Outdoor Devil

Why You Should Write a Handwritten Letter to Your Legislator
by Erika Zambello -- November 28th, 2016

If you’re like me, the onslaught of anti-environment rhetoric tossed around the American political arena has got you down. Once again we find ourselves defending the EPA, regulations, greenspace, and so much more. Do you feel like you can’t make a difference? You’re wrong! One of the most effective actions you can take is actually one of the simplest: a handwritten letter.

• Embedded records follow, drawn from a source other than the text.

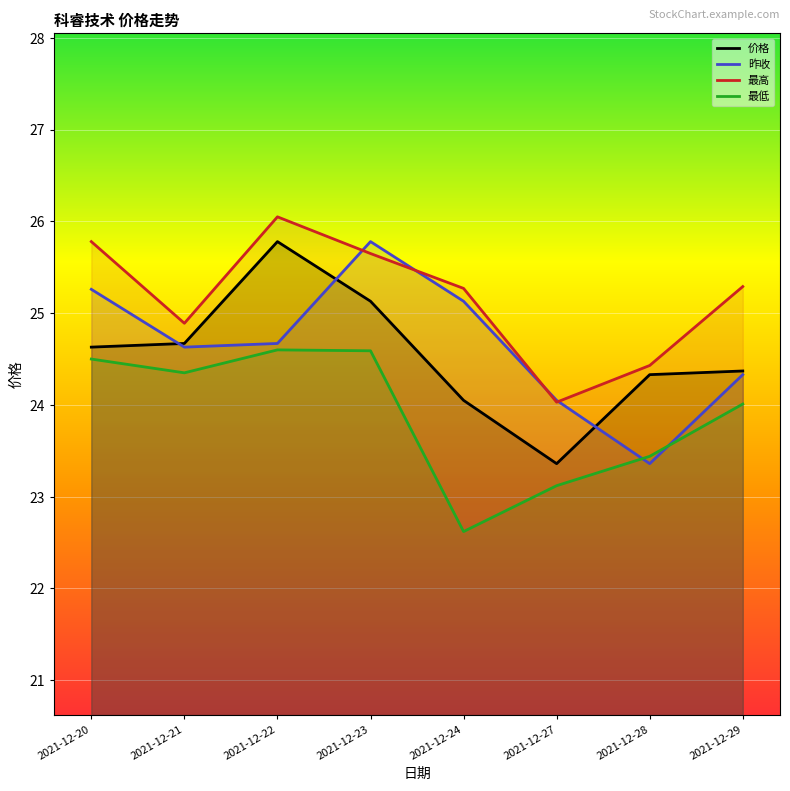

How many lines are shown in the chart?

4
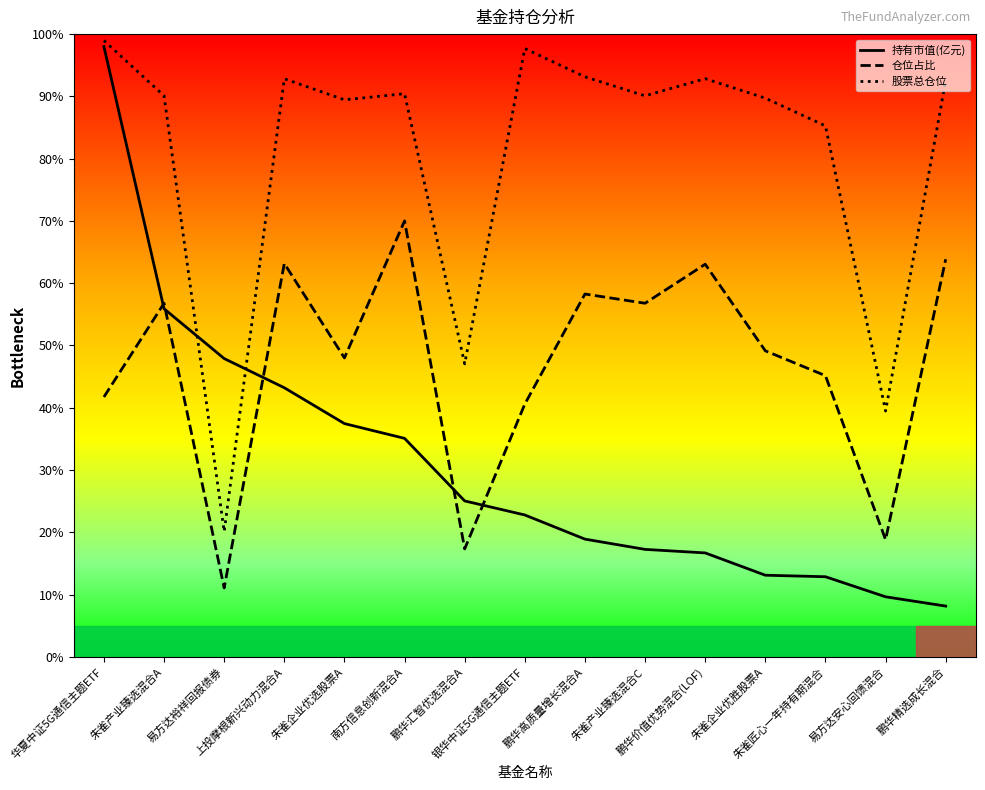

After their last crossing, which series has the higher values: 持有市值(亿元) or 股票总仓位?

股票总仓位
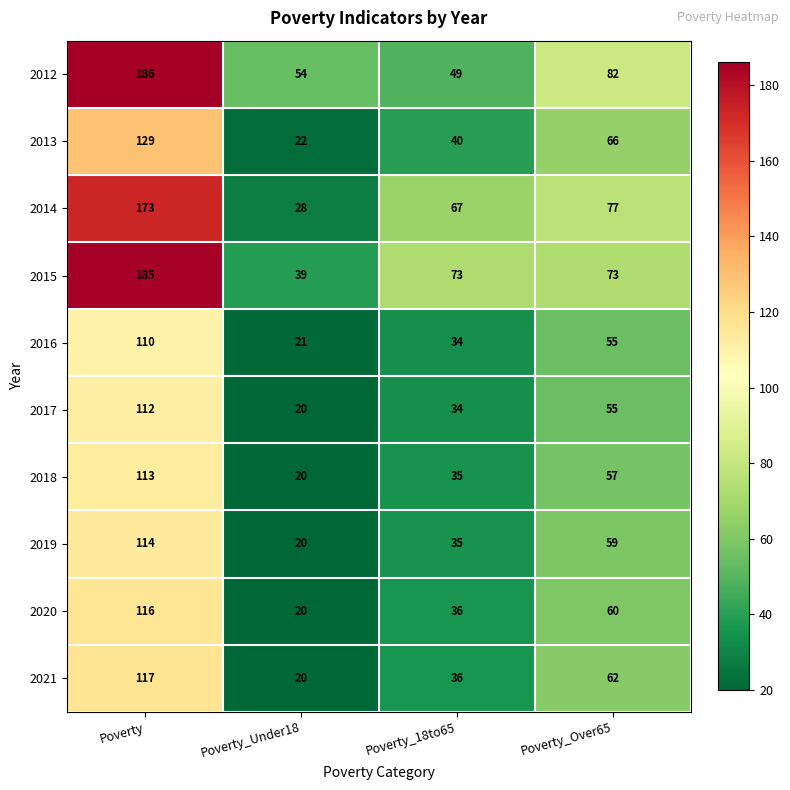

How many distinct data groups are displayed?

10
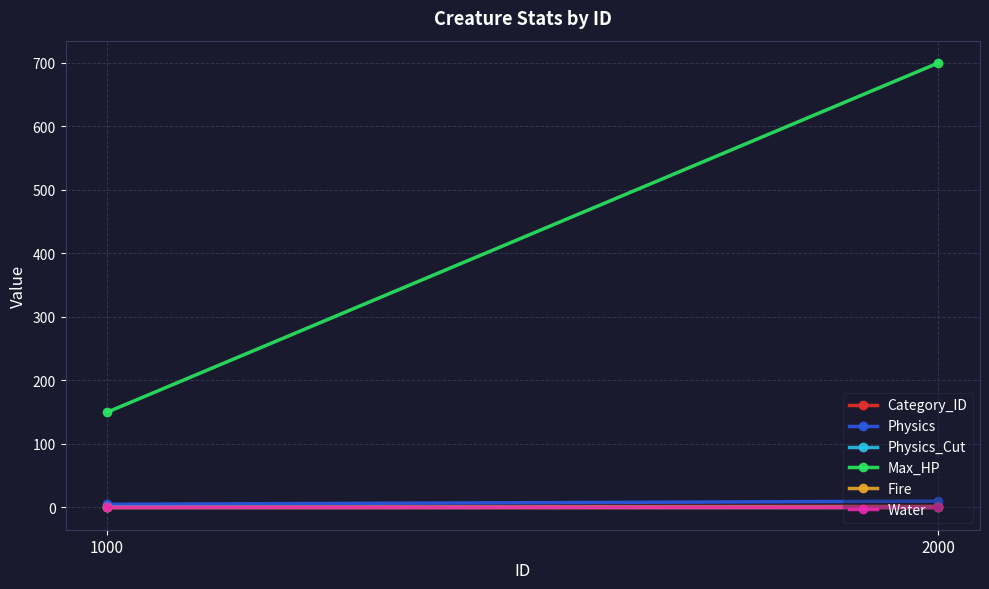

Which series has the largest total across all categories?

Max_HP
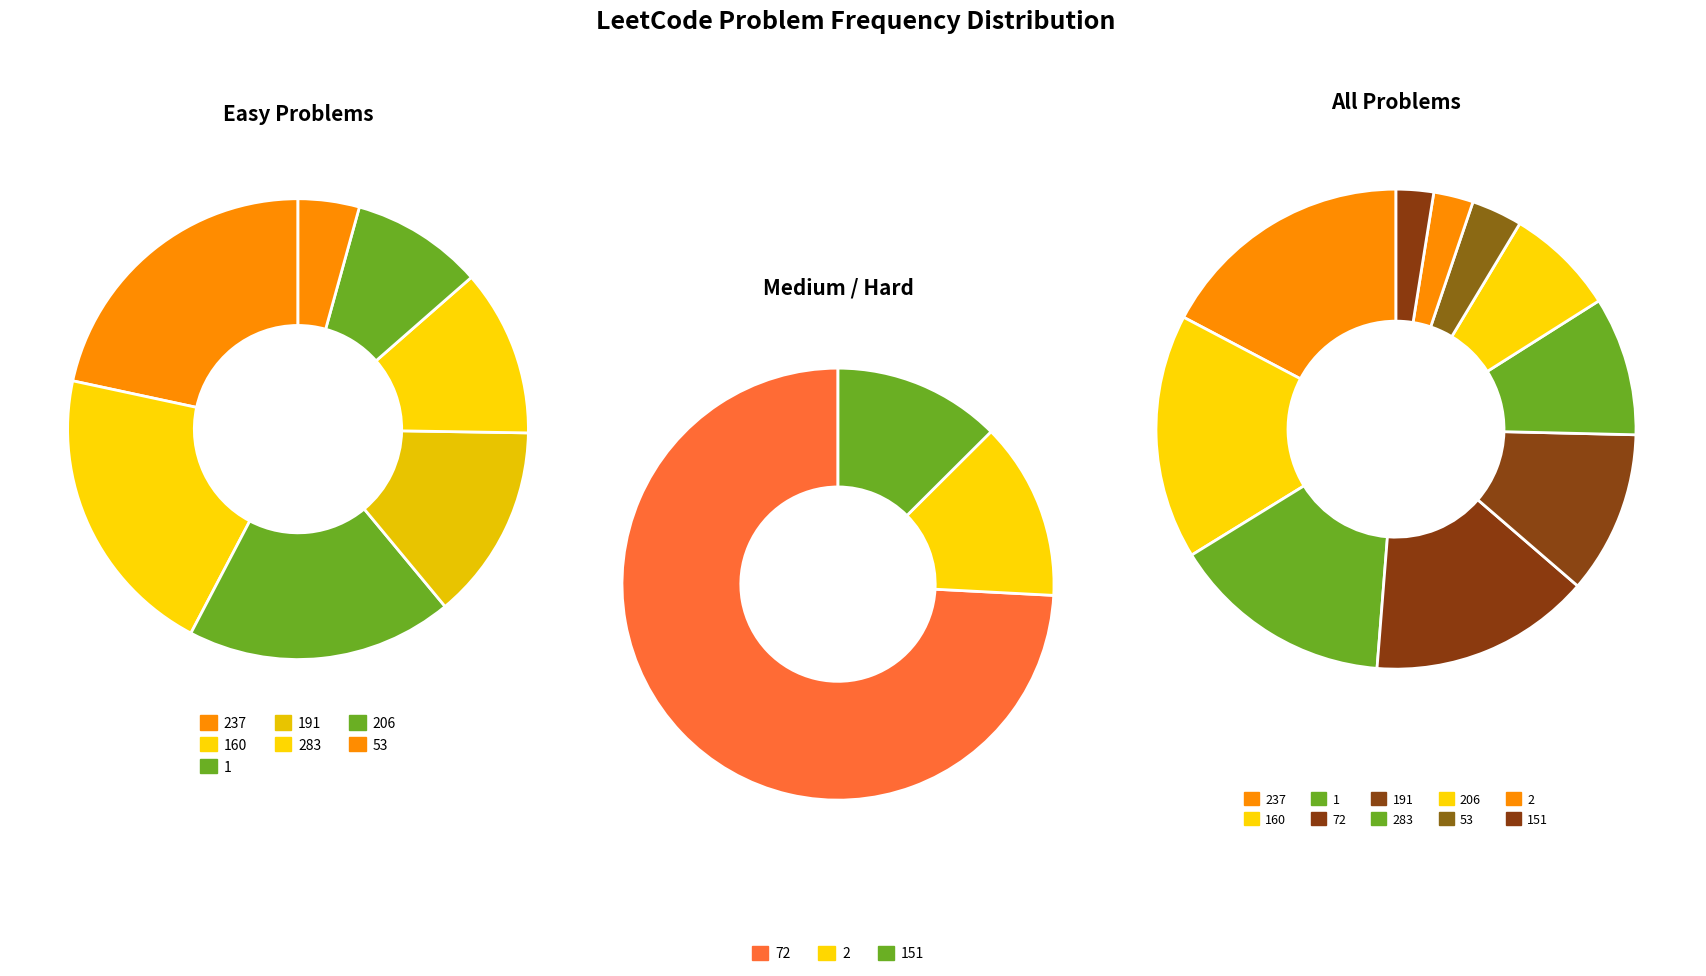

To the nearest percent, what is the combined percentage of 151 and 206?

10%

Yes, a letter. What we all used to write to each other before email and instant messaging and texts, with a stamp and everything. While many millennials think of letters as “old fashioned,” they demonstrate to a senator or congressman/woman how much you, as a constituent, care about an issue. Every letter is read, and its content categorized and summarized for weekly or monthly reports. Though a representative may not read every word of your letter, they are deeply concerned with how their constituents are feeling; after all, we do elect them. According to Outdoor Alliance, “One state staffer told us that her boss, a Senator, calls the state office several times a day just to ask what they are hearing from people who are calling and writing the office.”

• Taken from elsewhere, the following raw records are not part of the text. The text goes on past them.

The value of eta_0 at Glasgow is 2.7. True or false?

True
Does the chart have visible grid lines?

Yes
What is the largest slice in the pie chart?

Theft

Because representatives receive fewer individualized letters (compared to emails, petitions, or form letters), each one that they do receive carries more weight.

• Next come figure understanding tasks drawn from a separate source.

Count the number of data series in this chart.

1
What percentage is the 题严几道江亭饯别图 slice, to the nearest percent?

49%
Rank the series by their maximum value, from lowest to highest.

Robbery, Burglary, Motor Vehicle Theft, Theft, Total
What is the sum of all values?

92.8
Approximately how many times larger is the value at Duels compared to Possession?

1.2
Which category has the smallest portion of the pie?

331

I’ve written five letters so far to my national representatives, and am about to start on my local leaders. I wrote when I had a spare few minutes (in the waiting room of an office, while watching television, cooking dinner), and actually found the process quite meaningful.

Letter

Have I convinced you? Great! Then here are a few things to keep in mind:

1. Only write to your own representatives.

If a senator or congressman/woman doesn’t represent you, your letter gets forwarded to the person who does.

2. Don’t write too often.

You don’t want to come off as a crazy person, but as thoughtful voter, so choose your issues carefully and write when it is most meaningful to you.

3. BE POLITE.

I wrote that in all-caps for a reason. Staffers are reading your letters 99% of the time, and trust me, these people get yelled at on a regular basis. If you want them to truly hear your concerns – and take them to their boss – be courteous.

For a more complete list, click here.

Grab your friends, your colleagues, your family, and have them join you for a letter-writing party. Make it fun, make it informative, and you will truly make a difference!